- _Data records_
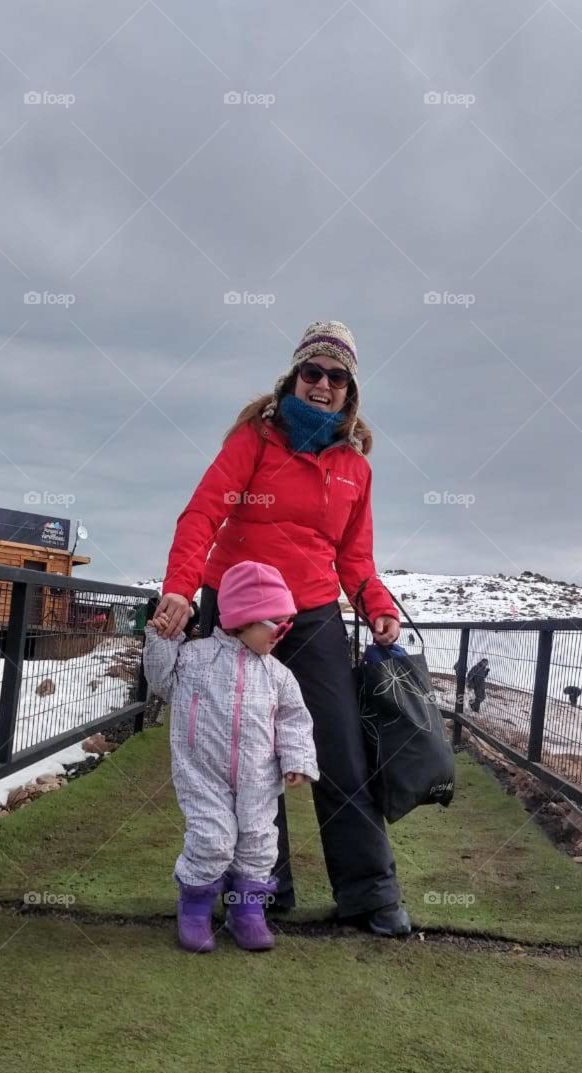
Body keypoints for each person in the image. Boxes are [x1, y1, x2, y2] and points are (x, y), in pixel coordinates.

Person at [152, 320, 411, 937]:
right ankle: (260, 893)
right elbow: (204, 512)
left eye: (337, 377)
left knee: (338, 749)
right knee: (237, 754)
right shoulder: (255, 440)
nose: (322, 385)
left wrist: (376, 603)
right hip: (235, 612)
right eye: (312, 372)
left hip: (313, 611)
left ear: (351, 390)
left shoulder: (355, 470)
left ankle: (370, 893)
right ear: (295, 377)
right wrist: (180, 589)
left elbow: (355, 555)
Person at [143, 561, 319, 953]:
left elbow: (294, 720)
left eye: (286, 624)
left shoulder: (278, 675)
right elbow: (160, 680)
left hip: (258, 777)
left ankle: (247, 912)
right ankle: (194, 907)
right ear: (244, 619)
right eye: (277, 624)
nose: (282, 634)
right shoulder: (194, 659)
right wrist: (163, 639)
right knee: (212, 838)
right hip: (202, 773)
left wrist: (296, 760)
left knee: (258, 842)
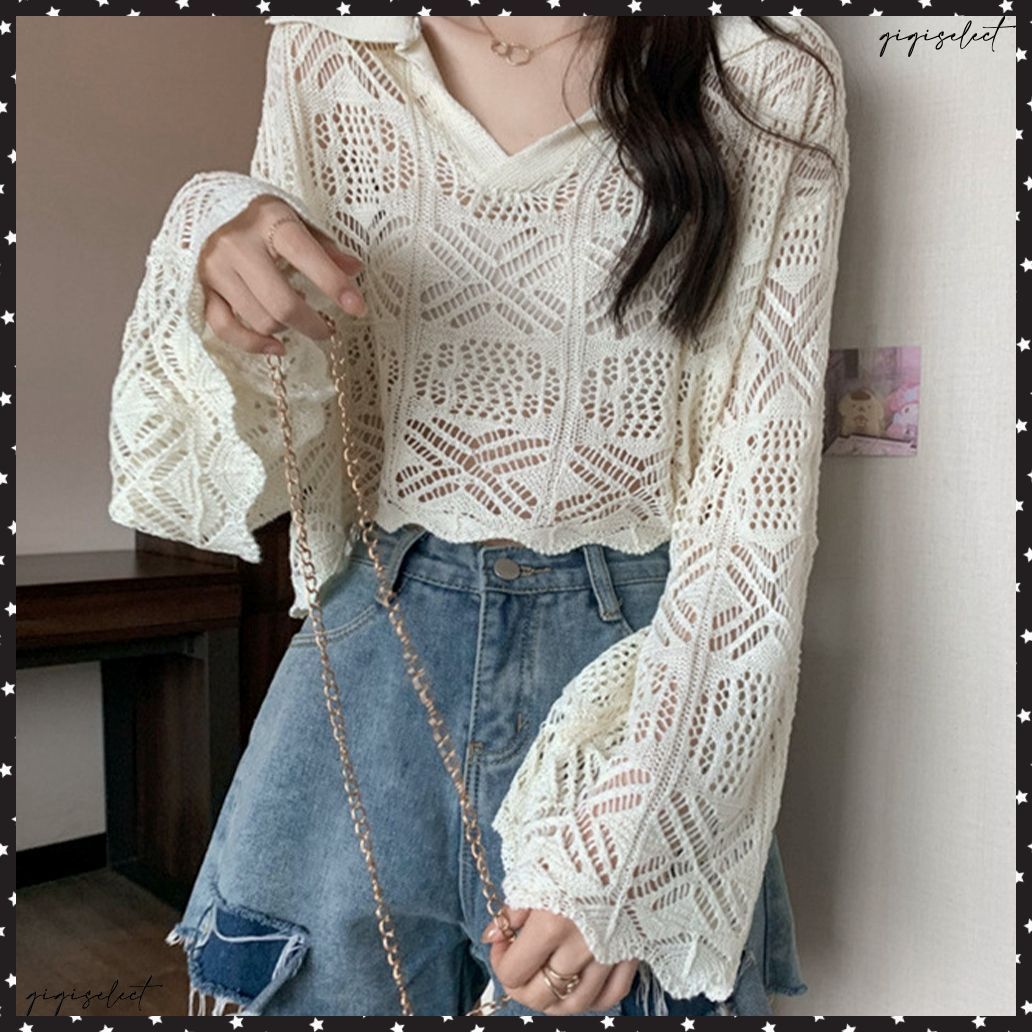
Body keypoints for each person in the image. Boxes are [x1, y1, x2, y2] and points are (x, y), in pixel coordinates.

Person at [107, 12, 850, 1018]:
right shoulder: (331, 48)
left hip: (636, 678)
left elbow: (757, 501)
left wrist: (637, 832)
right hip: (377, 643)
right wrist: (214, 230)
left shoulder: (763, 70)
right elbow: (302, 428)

- _Work instruction_
With images omitted, output the data exactly as given.

- _Written response_
Body keypoints for each person in the image. Boxes are [x1, y1, x2, y2] and points are (x, y), in pixel coordinates.

Person at [152, 320, 411, 937]:
right ankle: (260, 893)
right elbow: (204, 512)
left eye: (337, 377)
left knee: (338, 749)
right knee: (237, 754)
right shoulder: (255, 440)
nose: (322, 385)
left wrist: (376, 603)
right hip: (235, 612)
right eye: (312, 372)
left hip: (313, 611)
left ear: (351, 390)
left shoulder: (355, 470)
left ankle: (370, 893)
right ear: (295, 377)
right wrist: (180, 589)
left elbow: (355, 555)
Person at [143, 561, 319, 953]:
left elbow: (294, 720)
left eye: (286, 624)
left shoulder: (278, 675)
right elbow: (160, 680)
left hip: (258, 777)
left ankle: (247, 912)
right ankle: (194, 907)
right ear: (244, 619)
right eye: (277, 624)
nose: (282, 634)
right shoulder: (194, 659)
right wrist: (163, 639)
right knee: (212, 838)
right hip: (202, 773)
left wrist: (296, 760)
left knee: (258, 842)
Body keypoints for each person in the image. Boxes are [x1, y1, x2, y2] and points are (x, y), in pixel coordinates.

Person at [107, 12, 850, 1018]:
right shoulder: (331, 48)
left hip: (636, 678)
left elbow: (757, 501)
left wrist: (637, 832)
right hip: (377, 643)
right wrist: (214, 230)
left shoulder: (763, 70)
right elbow: (302, 428)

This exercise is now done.